Rosetta crut que c’était fini. Mais un autre corps s’allongea sur elle. « Même pas mal… ça fait même pas mal… » commença à murmurer Rosetta. « Bien sûr, que ça fait pas mal ! rit quelqu’un. T’aimes ça, hein, bottana ! » Peu après, le deuxième homme grogna aussi, s’arrêta et la remplit de liquide visqueux.
Et puis ce fut au tour du troisième.
Enfin, la première voix qui lui avait parlé menaça : « Garde le capuchon, sinon j’te crève ! »
Rosetta ne broncha pas en les entendant s’éloigner au pas de course. Elle demeura là, pétrifiée, incapable de bouger, de penser ou d’évaluer la terrible douleur dans laquelle ils l’avaient jetée, incapable de percevoir l’enfer qui se déchaînait en elle et de prendre la mesure de son humiliation. Elle resta immobile jusqu’à ce qu’elle soit secouée de violents frissons – c’était un froid qui venait de l’intérieur, de là où ils l’avaient violée.

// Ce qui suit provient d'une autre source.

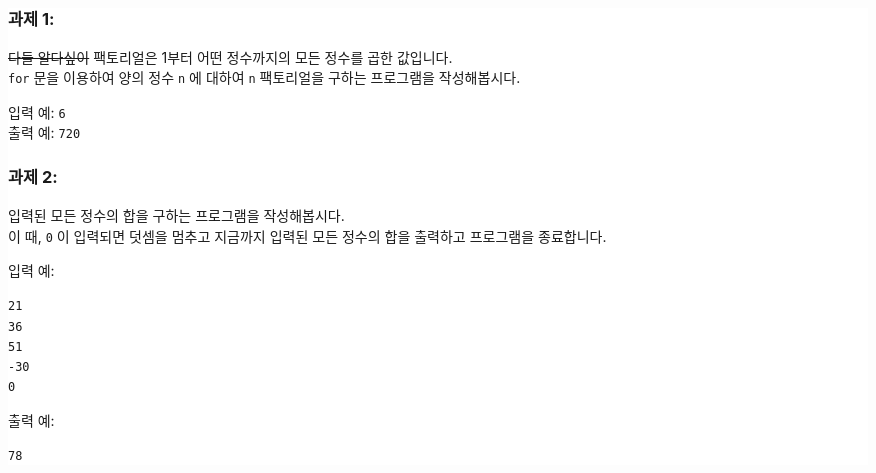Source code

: ### 과제 1:

~~다들 알다싶이~~ 팩토리얼은 1부터 어떤 정수까지의 모든 정수를 곱한 값입니다.    
`for` 문을 이용하여 양의 정수 `n` 에 대하여 `n` 팩토리얼을 구하는 프로그램을 작성해봅시다.

입력 예: `6`    
출력 예: `720`

### 과제 2:

입력된 모든 정수의 합을 구하는 프로그램을 작성해봅시다.    
이 때, `0` 이 입력되면 덧셈을 멈추고 지금까지 입력된 모든 정수의 합을 출력하고 프로그램을 종료합니다.

입력 예:
```
21
36
51
-30
0
```

출력 예:
```
78
```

Alors seulement, les mains tremblantes, elle ôta le capuchon. Quand elle parvint enfin à se mettre debout, la lumière du couchant rendait encore plus rouge le sang qui coulait entre ses cuisses. Ses yeux étaient écarquillés et sa bouche ouverte n’émettait pas un son. Elle regarda en direction de la ferme, puis vers le champ où elle avait enterré ses brebis, et puis plus loin encore, là où la terre était noire après l’incendie qui avait eu lieu deux mois auparavant, et où se profilaient les silhouettes tordues des oliviers carbonisés. Elle ouvrit la bouche plus grand encore, comme si elle voulait appeler à l’aide, mais pas un souffle n’en sortit. Elle ne sentait ni sa respiration ni son cœur qui cognait dans sa poitrine. Elle était comme morte. Elle n’entendait pas même les cigales.

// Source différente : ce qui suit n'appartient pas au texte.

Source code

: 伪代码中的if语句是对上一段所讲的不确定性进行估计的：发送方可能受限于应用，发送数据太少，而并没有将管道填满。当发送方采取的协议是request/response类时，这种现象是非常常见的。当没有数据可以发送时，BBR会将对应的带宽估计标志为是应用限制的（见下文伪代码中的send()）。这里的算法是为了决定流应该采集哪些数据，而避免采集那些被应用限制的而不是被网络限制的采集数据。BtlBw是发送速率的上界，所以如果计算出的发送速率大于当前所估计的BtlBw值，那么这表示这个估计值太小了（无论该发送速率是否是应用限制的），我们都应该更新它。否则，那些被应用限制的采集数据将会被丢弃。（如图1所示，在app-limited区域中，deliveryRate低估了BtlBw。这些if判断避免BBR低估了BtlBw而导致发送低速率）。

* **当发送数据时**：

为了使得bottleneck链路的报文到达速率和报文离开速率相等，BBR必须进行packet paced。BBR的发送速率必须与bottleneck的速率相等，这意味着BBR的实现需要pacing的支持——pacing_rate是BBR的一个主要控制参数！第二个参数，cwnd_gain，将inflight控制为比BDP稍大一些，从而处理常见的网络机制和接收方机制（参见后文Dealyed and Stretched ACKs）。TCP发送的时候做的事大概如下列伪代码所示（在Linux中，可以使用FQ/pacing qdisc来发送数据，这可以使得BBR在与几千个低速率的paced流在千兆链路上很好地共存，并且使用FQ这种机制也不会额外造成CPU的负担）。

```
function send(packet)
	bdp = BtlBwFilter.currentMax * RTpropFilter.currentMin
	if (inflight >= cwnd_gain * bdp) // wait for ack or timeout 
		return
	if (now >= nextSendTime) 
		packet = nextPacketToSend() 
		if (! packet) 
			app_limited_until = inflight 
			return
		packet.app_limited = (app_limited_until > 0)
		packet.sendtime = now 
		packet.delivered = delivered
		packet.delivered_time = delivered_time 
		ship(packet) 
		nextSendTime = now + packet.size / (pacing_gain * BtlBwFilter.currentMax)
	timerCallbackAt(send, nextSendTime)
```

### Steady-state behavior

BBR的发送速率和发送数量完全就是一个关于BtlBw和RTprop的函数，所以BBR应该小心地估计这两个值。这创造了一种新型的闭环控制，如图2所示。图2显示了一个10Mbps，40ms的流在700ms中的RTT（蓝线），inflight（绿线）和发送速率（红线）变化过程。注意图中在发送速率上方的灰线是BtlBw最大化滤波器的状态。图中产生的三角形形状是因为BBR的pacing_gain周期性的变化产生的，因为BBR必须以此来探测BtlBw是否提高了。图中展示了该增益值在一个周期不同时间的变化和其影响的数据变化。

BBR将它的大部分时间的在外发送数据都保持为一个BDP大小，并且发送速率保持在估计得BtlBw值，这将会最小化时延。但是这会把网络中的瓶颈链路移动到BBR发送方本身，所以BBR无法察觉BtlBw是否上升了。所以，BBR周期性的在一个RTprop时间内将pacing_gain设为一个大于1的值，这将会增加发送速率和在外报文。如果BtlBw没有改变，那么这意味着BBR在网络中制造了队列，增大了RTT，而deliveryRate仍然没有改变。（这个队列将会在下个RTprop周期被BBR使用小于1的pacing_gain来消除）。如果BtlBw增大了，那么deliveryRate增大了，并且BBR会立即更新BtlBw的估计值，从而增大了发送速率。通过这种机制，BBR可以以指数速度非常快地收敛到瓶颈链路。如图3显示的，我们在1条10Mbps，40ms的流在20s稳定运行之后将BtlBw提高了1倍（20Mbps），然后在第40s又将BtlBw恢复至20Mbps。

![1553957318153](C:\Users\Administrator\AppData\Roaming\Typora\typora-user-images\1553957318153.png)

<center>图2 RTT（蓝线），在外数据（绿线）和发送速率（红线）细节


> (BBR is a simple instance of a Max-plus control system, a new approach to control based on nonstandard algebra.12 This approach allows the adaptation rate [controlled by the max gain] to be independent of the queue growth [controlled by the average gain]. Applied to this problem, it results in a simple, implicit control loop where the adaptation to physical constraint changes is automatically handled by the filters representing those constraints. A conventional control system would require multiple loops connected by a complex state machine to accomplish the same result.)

Elle entendit seulement, dans le lointain, la cloche de l’église San Francesco d’Assisi. Alors, comme un automate, elle se mit à marcher le long du sentier pierreux, presque sans savoir où elle allait, à pas lents et incertains – comme dans un rêve, comme si ce n’était pas vraiment elle. En traversant Alcamo, elle ne sentit pas les yeux des villageois braqués sur elle, et ne se rendit pas compte qu’ils lui emboîtaient le pas. Elle ne suivait que l’écho désormais éteint de cette cloche, la seule chose qu’elle ait perçue. Elle parvint devant l’église San Francesco d’Assisi, monta les deux marches et ouvrit la porte.
— Gloria Patri et Filio et Spiritui Sancto, disait le père Cecè pour conclure la prière du soir.
Rosetta fit un pas dans l’église.
— Sicut erat in principio et nunc et semper et in sæcula sæculorum, répondirent les femmes en chœur.
Chancelante, Rosetta s’appuya contre un banc, qui émit un grincement. Le père Cecè et son public se retournèrent. Tout le monde se tut.
Le visage de Rosetta avait une expression effrayante, le haut de sa robe lacérée laissait apercevoir sa poitrine, le bas, marqué d’une longue déchirure, révélait le sang souillant ses cuisses, et ses yeux étaient remplis d’une douleur qui illuminait faiblement la pénombre de l’église. Derrière elle, tel un cortège funéraire, on découvrait les villageois qui l’avaient suivie. C’est alors que la jeune femme, débraillée et scandaleuse comme une Marie Madeleine, écarta légèrement les bras, paumes tournées vers le haut, comme si elle se livrait à la communauté. Et dans le silence général, elle lâcha d’une voix rauque :
— Vous avez gagné.
— Amen, murmura une fidèle avant de se signer.